You may be surprised to learn that breast cancer isn’t one disease—there are different types and subtypes, which grow at different rates and can be diagnosed at different stages.
No two women are the same and nor are their breast cancer journeys. However, many will find they have one thing in common—that their breast cancer is invasive, with the potential to spread to other areas of the body.
In the lab
Dr Jodi Saunus and her colleagues at Mater Research are homing in on triple-negative breast cancer (TNBC)—an invasive and often aggressive type of breast cancer that tends to occur in women younger than 40, especially those who carry a BRCA1 gene mutation.
The team is investigating changes in breast tissue produced by mutated BRCA1, even before there is any sign of cancer in the breast.
The overall aim of the project is to try and unlock new diagnostics for at-risk patients, and work toward the development of new treatment pathways.
“Because our team spans across breast cancer research, clinical care and bioinformatics, we are in an incredible position to do this work,” Dr Saunus said.
TNBC grows and spreads fast, is more inclined to metastasise, and can be highly resistant to chemotherapy.
As many as 23 percent of these patients die within five years of diagnosis, and most deaths are associated with chemotherapy resistance.
Sadly, there are virtually no alternative treatments with proven efficacy. Yet.

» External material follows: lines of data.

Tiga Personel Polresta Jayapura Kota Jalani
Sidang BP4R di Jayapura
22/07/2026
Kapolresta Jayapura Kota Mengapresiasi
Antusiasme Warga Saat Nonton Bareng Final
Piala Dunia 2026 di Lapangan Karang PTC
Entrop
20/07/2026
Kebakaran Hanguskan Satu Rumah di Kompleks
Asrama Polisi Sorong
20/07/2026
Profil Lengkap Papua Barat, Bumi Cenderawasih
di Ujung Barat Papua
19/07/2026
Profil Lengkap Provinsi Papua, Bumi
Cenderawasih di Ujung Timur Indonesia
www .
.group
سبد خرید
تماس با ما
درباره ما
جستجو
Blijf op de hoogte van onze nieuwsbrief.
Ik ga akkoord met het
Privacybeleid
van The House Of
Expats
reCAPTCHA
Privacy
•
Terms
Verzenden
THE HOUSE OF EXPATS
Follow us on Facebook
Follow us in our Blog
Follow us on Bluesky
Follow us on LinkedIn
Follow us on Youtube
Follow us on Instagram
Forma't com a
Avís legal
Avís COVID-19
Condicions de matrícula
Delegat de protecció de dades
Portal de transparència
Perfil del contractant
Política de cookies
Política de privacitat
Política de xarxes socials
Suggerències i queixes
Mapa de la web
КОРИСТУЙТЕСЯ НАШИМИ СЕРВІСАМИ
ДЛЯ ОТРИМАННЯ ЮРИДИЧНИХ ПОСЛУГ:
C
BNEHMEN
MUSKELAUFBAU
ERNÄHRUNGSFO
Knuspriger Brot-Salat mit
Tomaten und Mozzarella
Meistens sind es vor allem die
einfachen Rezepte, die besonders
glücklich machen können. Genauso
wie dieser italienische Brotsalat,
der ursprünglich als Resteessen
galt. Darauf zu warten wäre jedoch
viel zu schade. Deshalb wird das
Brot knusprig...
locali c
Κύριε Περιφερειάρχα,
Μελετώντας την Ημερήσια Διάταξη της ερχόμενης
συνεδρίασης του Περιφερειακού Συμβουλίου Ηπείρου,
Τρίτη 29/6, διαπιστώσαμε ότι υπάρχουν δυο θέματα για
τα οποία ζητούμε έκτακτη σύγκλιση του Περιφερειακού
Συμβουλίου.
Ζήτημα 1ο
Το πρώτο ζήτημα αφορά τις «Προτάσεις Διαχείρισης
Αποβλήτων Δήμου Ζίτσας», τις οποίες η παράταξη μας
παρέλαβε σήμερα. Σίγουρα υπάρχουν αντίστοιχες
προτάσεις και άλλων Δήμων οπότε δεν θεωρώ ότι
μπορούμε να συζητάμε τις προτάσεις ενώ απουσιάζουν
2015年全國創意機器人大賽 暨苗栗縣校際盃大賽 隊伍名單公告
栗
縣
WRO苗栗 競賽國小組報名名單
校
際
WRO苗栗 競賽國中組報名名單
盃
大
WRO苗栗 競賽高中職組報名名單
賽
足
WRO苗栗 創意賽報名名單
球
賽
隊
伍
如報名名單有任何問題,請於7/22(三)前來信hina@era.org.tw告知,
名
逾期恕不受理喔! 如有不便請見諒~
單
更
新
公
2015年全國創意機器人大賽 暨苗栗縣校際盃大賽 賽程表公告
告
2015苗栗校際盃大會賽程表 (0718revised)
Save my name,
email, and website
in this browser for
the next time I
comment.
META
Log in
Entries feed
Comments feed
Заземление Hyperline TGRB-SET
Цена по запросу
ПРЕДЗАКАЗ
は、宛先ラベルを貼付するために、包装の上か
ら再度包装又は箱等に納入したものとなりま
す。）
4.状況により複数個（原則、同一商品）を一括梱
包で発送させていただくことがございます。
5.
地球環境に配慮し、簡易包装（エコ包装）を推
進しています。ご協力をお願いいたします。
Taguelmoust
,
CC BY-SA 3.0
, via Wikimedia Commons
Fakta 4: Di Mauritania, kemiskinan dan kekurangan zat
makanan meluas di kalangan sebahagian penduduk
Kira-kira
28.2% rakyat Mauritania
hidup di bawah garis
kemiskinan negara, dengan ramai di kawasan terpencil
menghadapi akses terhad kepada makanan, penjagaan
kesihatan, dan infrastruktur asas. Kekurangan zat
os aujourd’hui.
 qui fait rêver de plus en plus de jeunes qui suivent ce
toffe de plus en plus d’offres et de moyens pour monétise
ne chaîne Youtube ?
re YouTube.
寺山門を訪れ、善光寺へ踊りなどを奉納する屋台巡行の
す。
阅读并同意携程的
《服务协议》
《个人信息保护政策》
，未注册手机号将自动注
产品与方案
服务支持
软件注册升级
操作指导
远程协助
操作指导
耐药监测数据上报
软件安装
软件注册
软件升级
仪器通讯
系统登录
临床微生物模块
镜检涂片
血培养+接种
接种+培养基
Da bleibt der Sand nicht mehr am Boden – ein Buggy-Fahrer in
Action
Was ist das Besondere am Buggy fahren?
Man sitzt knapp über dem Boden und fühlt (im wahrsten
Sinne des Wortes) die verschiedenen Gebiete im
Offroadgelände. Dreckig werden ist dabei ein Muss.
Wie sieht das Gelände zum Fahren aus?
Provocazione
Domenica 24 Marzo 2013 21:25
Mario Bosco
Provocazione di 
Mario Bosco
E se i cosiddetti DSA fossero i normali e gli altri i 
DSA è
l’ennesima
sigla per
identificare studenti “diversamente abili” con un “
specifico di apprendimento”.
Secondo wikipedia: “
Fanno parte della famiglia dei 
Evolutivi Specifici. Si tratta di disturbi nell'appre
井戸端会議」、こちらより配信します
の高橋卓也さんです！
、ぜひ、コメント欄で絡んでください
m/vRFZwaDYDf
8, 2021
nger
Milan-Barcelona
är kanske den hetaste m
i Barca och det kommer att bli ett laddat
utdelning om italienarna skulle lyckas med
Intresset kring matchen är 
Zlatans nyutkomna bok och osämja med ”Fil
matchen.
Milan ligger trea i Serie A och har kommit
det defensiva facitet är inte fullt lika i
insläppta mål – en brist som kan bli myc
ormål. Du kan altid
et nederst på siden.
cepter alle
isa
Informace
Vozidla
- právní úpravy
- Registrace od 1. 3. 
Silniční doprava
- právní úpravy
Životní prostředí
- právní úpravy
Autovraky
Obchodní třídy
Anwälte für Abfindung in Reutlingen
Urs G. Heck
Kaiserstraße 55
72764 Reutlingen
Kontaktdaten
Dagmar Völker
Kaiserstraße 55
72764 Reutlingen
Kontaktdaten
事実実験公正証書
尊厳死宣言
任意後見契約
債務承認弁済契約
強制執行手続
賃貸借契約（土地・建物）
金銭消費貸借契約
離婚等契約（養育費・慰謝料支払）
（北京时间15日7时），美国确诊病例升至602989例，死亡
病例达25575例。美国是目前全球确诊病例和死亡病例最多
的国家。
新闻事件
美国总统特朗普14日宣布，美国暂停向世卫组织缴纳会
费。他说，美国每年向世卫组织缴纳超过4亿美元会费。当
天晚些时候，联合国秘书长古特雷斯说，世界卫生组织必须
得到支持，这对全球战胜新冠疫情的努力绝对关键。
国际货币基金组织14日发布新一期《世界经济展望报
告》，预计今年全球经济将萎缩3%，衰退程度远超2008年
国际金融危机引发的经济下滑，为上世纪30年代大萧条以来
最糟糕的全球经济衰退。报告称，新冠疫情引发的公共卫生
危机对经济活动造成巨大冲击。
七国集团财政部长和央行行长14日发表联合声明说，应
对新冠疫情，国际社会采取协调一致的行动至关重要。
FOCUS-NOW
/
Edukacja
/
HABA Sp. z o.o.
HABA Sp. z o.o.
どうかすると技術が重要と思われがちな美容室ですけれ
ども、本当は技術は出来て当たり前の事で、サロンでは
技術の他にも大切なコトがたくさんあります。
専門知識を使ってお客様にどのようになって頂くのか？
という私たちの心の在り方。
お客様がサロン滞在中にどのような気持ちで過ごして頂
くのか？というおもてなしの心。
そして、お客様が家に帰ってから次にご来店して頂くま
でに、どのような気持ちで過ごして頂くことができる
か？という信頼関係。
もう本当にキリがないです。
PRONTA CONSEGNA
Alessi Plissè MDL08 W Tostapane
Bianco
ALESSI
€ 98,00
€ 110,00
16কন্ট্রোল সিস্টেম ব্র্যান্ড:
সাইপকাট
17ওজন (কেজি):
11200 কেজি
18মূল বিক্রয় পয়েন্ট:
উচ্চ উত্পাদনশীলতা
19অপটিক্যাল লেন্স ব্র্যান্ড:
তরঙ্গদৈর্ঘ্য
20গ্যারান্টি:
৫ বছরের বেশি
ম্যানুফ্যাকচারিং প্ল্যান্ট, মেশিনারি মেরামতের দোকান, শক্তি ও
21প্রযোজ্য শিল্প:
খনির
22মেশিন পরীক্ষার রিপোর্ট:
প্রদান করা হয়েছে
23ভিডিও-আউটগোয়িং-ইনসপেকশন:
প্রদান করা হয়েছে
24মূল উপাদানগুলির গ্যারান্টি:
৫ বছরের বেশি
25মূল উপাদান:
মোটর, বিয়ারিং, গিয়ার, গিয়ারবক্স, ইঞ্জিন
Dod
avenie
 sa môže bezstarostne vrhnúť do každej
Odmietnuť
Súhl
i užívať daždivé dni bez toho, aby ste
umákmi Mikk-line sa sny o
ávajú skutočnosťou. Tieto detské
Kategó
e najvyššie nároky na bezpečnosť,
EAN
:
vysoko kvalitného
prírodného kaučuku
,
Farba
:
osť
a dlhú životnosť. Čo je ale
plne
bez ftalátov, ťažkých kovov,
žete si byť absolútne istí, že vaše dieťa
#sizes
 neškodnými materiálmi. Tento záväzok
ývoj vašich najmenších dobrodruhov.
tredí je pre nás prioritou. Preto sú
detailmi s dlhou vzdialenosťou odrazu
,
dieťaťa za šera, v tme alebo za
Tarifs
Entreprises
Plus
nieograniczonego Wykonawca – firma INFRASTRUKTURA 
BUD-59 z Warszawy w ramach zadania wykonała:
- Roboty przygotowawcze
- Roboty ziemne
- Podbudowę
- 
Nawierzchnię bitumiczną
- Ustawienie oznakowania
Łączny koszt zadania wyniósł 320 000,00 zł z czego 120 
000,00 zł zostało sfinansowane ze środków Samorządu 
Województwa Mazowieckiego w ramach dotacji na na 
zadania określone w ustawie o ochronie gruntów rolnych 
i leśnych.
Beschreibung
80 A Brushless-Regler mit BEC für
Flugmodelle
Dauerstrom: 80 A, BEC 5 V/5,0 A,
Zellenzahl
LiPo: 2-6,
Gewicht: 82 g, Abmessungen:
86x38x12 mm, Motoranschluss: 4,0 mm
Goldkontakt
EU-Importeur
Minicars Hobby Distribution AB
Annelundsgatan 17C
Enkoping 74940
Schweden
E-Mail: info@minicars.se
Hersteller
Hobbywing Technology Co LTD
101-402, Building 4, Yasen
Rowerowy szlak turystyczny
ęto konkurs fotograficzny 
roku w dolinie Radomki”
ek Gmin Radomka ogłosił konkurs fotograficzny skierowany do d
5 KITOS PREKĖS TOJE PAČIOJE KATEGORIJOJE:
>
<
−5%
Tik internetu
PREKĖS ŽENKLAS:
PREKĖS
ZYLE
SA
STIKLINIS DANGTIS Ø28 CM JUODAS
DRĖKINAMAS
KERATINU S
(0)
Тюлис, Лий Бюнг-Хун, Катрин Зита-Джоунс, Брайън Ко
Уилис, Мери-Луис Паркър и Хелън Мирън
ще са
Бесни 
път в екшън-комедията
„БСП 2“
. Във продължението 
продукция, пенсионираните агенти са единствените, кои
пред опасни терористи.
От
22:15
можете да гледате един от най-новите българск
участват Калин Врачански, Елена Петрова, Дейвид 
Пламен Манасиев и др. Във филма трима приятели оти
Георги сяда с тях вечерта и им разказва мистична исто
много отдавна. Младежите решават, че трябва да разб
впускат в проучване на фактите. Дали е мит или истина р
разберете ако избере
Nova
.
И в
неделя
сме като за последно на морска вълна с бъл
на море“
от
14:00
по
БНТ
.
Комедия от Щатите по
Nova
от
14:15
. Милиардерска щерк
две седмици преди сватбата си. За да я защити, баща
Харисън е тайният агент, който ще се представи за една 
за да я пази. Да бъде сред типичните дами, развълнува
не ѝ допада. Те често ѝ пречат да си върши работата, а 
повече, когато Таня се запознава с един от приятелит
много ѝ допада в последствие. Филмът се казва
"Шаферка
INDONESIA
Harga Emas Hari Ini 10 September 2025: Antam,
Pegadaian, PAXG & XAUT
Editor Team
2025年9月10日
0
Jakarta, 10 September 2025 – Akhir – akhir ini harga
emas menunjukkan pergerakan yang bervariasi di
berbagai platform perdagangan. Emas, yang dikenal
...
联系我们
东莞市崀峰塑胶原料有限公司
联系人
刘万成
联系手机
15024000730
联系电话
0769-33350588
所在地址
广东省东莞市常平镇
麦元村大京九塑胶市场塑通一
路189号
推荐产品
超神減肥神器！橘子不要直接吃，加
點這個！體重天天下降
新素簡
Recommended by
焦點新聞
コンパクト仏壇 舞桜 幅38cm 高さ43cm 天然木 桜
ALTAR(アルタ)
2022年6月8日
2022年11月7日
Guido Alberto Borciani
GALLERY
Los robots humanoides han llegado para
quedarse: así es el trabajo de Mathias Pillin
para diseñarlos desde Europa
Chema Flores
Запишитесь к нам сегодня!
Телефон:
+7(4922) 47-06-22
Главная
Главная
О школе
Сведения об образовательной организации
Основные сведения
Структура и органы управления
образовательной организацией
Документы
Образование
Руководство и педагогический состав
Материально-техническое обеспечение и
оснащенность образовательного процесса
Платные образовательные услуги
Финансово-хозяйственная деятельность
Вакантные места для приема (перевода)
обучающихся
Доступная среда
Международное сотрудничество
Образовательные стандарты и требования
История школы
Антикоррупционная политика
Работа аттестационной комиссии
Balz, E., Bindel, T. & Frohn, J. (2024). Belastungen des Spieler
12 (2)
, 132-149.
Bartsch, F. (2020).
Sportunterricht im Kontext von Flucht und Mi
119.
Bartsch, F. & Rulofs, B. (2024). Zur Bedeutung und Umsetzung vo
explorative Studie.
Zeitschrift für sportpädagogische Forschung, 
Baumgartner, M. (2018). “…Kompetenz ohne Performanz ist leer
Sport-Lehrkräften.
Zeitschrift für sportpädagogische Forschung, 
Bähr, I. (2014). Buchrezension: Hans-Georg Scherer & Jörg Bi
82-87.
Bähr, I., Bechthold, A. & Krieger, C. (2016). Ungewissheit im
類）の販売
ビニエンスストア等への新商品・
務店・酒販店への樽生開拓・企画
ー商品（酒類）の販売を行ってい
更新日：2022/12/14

“This innovative project has exciting potential to impact the way TNBC is managed, including the development of new drugs that make tumours more sensitive to chemotherapy,” Dr Saunus said.
Recent advances have revealed that epigenomics—the master controller of our gene expression—could explain why some women are susceptible to TNBC, and why TNBC can be so resistant to chemotherapy.
While scientists have known for decades that the epigenomic ‘master controller’ is defective in cancer cells, it’s only more recently become possible to start amassing and decoding this kind of data, thanks to new ‘single cell sequencing’ technology.
Dr Saunus and her team are doing just that—working with Mater patients to gather and compare different types of breast tissue for the first time, as part of an ambitious project to decode a range of mysteries within this emerging field of science.
The project involves analysing both tumour and non-tumour cell types from breast biopsies to comprehensively map out genome structure and function in each patient.
“Because we will be looking at the epigenomics of human breast samples for the first time, the chances of discovering entirely new information about susceptibility and chemotherapy response are very high.”
Thanks to your support, Mater is at the forefront of this devastating disease, and changing the story for Australian women.